愿意一次次承受心动带来的窒息,愿意一次次掐着自己硬扛,愿意把所有痛苦藏在清冷的外表下,只给对方最温柔的笑意。
温向晴自然地背起书包,走在他身边,依旧像往常一样叽叽喳喳说着话,说着考完试的计划,说着周末要去的地方,说着街边新开的小店,阳光又鲜活,声音清脆得像风铃。
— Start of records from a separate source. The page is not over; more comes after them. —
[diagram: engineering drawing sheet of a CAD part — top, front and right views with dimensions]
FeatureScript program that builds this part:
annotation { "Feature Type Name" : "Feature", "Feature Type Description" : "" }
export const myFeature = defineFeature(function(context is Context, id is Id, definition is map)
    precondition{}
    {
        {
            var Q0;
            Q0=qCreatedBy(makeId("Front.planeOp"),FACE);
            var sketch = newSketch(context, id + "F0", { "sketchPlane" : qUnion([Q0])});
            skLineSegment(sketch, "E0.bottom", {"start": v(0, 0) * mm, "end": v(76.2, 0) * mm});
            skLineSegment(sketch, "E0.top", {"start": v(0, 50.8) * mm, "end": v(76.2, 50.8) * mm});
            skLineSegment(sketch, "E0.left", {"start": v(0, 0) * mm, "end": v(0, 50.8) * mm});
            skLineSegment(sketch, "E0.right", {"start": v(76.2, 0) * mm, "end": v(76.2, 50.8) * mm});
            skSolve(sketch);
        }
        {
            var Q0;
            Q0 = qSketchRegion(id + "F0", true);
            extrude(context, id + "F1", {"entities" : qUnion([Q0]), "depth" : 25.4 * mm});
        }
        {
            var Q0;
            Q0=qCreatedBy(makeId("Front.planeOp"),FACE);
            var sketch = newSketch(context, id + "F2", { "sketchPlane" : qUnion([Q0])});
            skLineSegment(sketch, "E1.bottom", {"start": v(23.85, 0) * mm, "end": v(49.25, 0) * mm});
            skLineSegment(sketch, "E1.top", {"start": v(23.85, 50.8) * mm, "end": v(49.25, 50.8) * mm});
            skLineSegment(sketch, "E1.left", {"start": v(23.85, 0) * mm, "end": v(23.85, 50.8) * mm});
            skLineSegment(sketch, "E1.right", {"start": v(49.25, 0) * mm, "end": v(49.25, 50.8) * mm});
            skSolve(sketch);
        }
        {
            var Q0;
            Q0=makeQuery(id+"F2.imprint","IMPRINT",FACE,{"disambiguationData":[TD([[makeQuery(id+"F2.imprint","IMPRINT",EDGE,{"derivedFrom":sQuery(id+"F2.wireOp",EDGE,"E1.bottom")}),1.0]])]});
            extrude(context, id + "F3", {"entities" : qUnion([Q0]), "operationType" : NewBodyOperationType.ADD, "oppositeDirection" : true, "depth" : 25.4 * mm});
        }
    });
他没有发现,身边的少年每走一步,都在克制;每看他一眼,都在隐忍;每一次呼吸,都在与死亡无声拉扯。
谢清凝微微偏头,目光轻轻落在温向晴的侧脸,看着他灿烂的笑容,心底的悸动再次悄悄泛起,他立刻垂下眼,指尖轻轻掐了自己一下,用痛感压下所有不该有的情绪。
他不能动心。
却又忍不住动心。
这是他这辈子,最甜蜜,也最致命的劫难。
夜色渐浓,两人的身影并肩走出教学楼,昏黄的路灯将他们的影子拉得很长很长,交织在一起,温柔又缱绻。
无人知晓,少年清冷的外表下,藏着以命相抵的靠近,藏着无人能懂的挣扎,藏着一段,只有晚风与伏笔知道的秘密。
前路漫漫,心动不止,病痛不息。
可只要身边的人是温向晴,谢清凝便甘之如饴。